A heroic campaigner for democratic openness, or an alleged criminal trying to avoid justice: after a decade in the limelight, WikiLeaks founder Julian Assange remains a highly polarising figure.
The 47-year-old Australian, who now faces the reopening of a 2010 rape investigation against him in Sweden, is already in prison in Britain for breach of bail conditions.
He was arrested by British police at Ecuador’s embassy in London, where he had been holed up since 2012, after the Ecuadorian government withdrew his asylum.
Assange has always denied the Swedish allegations, saying they were politically motivated and expressing fears of a plot to transfer him to the United States to be tried there.
The US has now submitted a formal request for his extradition on a charge of computer hacking.
At the time the Swedish sexual assault claims were first made 2010, Assange was the frontman of whistleblowing website WikiLeaks as it exposed government secrets worldwide, with particular focus on the US.

------------------------------------------------------------------------

### Instructions to follow
According to the text about Julian Assange, what charge is the US seeking his extradition on?

### Data extract
------------------------------------------------------------------------

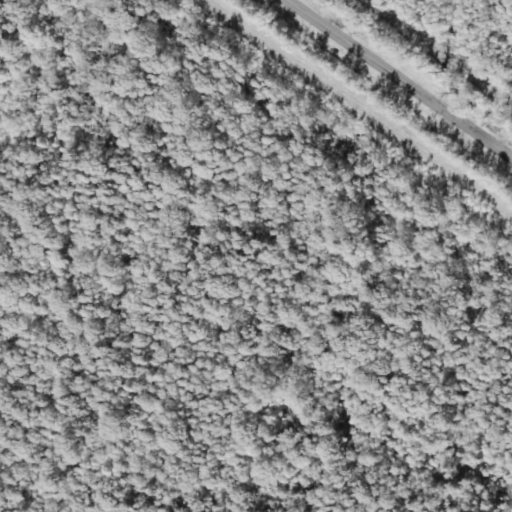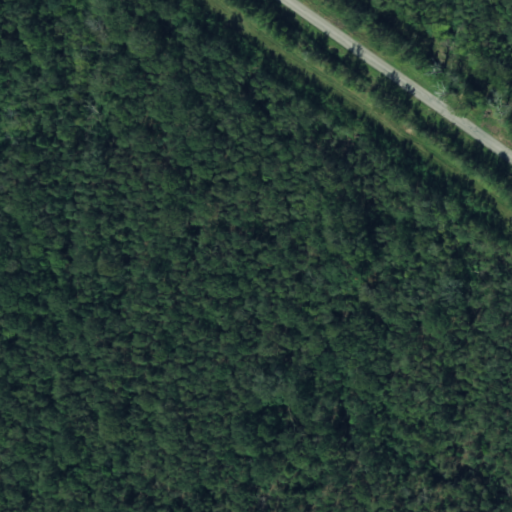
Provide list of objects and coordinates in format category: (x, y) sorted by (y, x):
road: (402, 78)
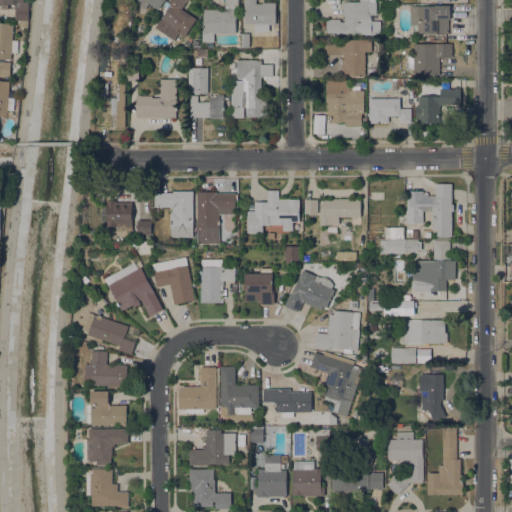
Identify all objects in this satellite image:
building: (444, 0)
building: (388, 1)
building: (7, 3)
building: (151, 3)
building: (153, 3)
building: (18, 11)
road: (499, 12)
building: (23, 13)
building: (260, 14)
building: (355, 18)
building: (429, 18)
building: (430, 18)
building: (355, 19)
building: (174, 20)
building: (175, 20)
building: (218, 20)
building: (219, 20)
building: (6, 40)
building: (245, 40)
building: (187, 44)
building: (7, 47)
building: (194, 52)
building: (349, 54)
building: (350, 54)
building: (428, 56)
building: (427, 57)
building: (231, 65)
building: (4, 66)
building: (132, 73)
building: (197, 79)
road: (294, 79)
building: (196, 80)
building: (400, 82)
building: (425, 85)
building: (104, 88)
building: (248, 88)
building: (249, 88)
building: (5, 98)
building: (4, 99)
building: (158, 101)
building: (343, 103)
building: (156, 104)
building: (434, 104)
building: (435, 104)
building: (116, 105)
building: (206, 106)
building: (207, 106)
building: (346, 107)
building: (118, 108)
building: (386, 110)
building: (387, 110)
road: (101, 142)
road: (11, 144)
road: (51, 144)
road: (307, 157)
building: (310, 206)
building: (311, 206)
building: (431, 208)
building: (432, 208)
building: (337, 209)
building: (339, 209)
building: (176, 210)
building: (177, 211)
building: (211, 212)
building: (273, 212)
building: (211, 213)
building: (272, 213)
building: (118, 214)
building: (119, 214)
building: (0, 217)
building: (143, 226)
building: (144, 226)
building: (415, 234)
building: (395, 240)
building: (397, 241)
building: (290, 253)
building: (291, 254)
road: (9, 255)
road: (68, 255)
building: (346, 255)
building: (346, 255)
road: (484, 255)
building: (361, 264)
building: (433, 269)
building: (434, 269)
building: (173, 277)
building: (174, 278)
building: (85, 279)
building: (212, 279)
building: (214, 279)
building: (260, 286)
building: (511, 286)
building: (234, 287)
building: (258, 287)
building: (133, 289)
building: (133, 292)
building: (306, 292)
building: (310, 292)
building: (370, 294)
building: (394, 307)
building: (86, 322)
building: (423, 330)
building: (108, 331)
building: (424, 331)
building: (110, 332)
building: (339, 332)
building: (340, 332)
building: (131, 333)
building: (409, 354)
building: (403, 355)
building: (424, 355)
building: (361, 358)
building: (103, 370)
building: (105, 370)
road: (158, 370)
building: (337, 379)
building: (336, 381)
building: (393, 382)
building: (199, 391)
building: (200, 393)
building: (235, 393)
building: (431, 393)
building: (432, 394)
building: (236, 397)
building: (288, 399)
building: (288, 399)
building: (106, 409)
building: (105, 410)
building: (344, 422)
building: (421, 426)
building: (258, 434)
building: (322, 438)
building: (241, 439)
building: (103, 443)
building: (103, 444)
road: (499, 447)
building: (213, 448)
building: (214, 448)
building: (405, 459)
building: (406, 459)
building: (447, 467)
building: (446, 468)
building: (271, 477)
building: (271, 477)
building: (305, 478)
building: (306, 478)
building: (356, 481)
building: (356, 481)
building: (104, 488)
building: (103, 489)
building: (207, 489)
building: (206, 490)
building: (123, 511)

------------------------------------------------------------------------

### Your response
Computer hacking.